■ Task statement
Line by line, set down all the data below exactly, omitting any picture.

Given entries Start Marker

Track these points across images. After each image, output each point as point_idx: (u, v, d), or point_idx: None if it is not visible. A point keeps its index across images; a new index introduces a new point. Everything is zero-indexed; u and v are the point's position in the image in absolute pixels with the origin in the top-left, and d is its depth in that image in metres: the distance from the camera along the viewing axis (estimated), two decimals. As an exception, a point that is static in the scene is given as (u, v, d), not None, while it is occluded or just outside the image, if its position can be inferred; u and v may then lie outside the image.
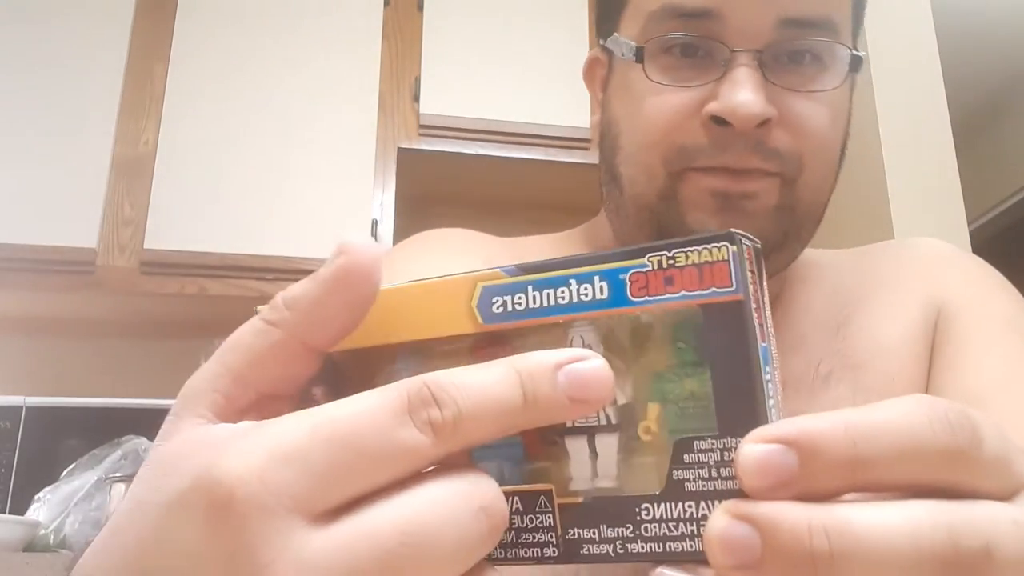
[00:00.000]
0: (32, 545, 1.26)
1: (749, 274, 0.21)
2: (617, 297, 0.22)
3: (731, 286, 0.21)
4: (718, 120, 0.46)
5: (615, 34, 0.53)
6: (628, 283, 0.22)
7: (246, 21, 1.77)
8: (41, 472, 1.46)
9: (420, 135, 1.77)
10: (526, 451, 0.23)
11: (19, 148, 1.62)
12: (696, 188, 0.48)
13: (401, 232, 1.72)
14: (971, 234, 1.55)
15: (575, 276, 0.22)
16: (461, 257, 0.56)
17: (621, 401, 0.23)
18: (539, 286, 0.23)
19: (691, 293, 0.21)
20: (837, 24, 0.48)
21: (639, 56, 0.50)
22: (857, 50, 0.50)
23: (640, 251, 0.22)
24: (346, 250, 0.22)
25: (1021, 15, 2.47)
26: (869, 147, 1.57)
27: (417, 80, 1.79)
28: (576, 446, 0.23)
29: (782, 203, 0.48)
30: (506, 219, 1.95)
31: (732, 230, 0.21)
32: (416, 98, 1.78)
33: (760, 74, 0.46)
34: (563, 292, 0.23)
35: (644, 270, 0.22)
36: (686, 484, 0.21)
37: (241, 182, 1.67)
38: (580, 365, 0.20)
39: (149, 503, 0.21)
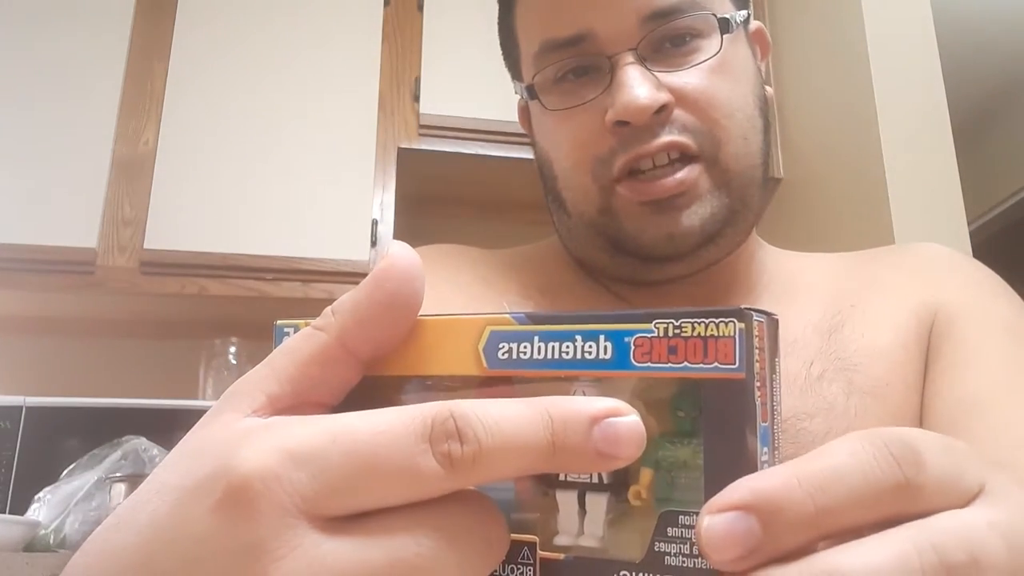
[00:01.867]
0: (32, 545, 1.26)
1: (756, 351, 0.21)
2: (620, 359, 0.22)
3: (734, 364, 0.21)
4: (620, 123, 0.49)
5: (516, 82, 0.57)
6: (632, 347, 0.22)
7: (246, 21, 1.77)
8: (41, 472, 1.46)
9: (420, 135, 1.77)
10: (517, 498, 0.23)
11: (19, 148, 1.62)
12: (625, 202, 0.50)
13: (401, 232, 1.72)
14: (971, 234, 1.55)
15: (581, 333, 0.22)
16: (452, 273, 0.57)
17: None
18: (545, 338, 0.23)
19: (693, 365, 0.21)
20: (695, 3, 0.51)
21: (532, 93, 0.54)
22: (725, 13, 0.52)
23: (648, 316, 0.22)
24: (387, 255, 0.23)
25: (1021, 16, 2.47)
26: (869, 147, 1.57)
27: (417, 80, 1.79)
28: (566, 500, 0.23)
29: (714, 183, 0.50)
30: (506, 219, 1.95)
31: (744, 307, 0.21)
32: (416, 98, 1.78)
33: (642, 67, 0.49)
34: (568, 347, 0.22)
35: (649, 335, 0.22)
36: (666, 558, 0.21)
37: (241, 182, 1.67)
38: (618, 420, 0.20)
39: (169, 485, 0.21)
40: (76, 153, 1.63)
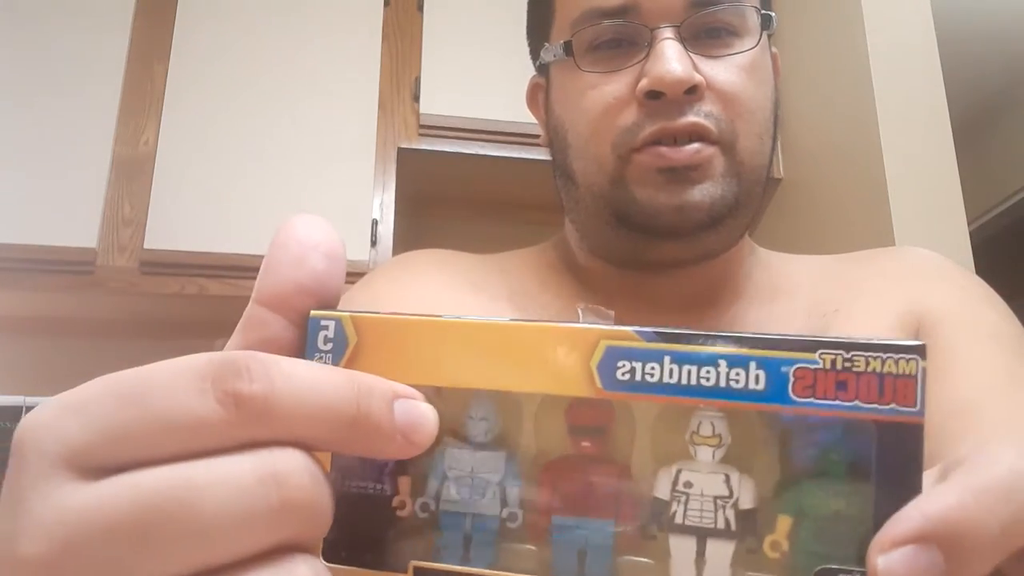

Given entries End Marker

■ Exercise output
Track these points across images. After each image, output each point as point_idx: (u, v, d), or point_idx: None if it is not visible. A point keeps its index across images; a new index introduces a new point. Everything is zero-indexed; u and v are the point's position in the image in absolute pixels with the origin in the top-left, and d is its depth in that image in metres: the distance from the camera along the viewing axis (estimated), two decimals. As an exception, a point that is static in the scene is given as (u, v, d), not None, while it is occluded or just outside the image, if its position can be inferred; u and v may then lie outside the image.
[00:00.000]
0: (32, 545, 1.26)
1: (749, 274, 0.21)
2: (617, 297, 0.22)
3: (731, 286, 0.21)
4: (718, 120, 0.46)
5: (615, 34, 0.53)
6: (628, 283, 0.22)
7: (246, 21, 1.77)
8: (41, 472, 1.46)
9: (420, 135, 1.77)
10: (526, 451, 0.23)
11: (19, 148, 1.62)
12: (696, 188, 0.48)
13: (401, 232, 1.72)
14: (971, 234, 1.55)
15: (575, 276, 0.22)
16: (461, 257, 0.56)
17: (621, 401, 0.23)
18: (539, 286, 0.23)
19: (691, 293, 0.21)
20: (837, 24, 0.48)
21: (639, 56, 0.50)
22: (857, 50, 0.50)
23: (640, 251, 0.22)
24: (346, 250, 0.22)
25: (1021, 15, 2.47)
26: (869, 147, 1.57)
27: (417, 80, 1.79)
28: (576, 446, 0.23)
29: (782, 203, 0.48)
30: (506, 219, 1.95)
31: (732, 230, 0.21)
32: (416, 98, 1.78)
33: (760, 74, 0.46)
34: (563, 292, 0.23)
35: (644, 270, 0.22)
36: (686, 484, 0.21)
37: (241, 182, 1.67)
38: (580, 365, 0.20)
39: (149, 503, 0.21)
[00:01.867]
0: (32, 545, 1.26)
1: (756, 351, 0.21)
2: (620, 359, 0.22)
3: (734, 364, 0.21)
4: (620, 123, 0.49)
5: (516, 82, 0.57)
6: (632, 347, 0.22)
7: (246, 21, 1.77)
8: (41, 472, 1.46)
9: (420, 135, 1.77)
10: (517, 498, 0.23)
11: (19, 148, 1.62)
12: (625, 202, 0.50)
13: (401, 232, 1.72)
14: (971, 234, 1.55)
15: (581, 333, 0.22)
16: (452, 273, 0.57)
17: None
18: (545, 338, 0.23)
19: (693, 365, 0.21)
20: (695, 3, 0.51)
21: (532, 93, 0.54)
22: (725, 13, 0.52)
23: (648, 316, 0.22)
24: (387, 255, 0.23)
25: (1021, 16, 2.47)
26: (869, 147, 1.57)
27: (417, 80, 1.79)
28: (566, 500, 0.23)
29: (714, 183, 0.50)
30: (506, 219, 1.95)
31: (744, 307, 0.21)
32: (416, 98, 1.78)
33: (642, 67, 0.49)
34: (568, 347, 0.22)
35: (649, 335, 0.22)
36: (666, 558, 0.21)
37: (241, 182, 1.67)
38: (618, 420, 0.20)
39: (169, 485, 0.21)
40: (76, 153, 1.63)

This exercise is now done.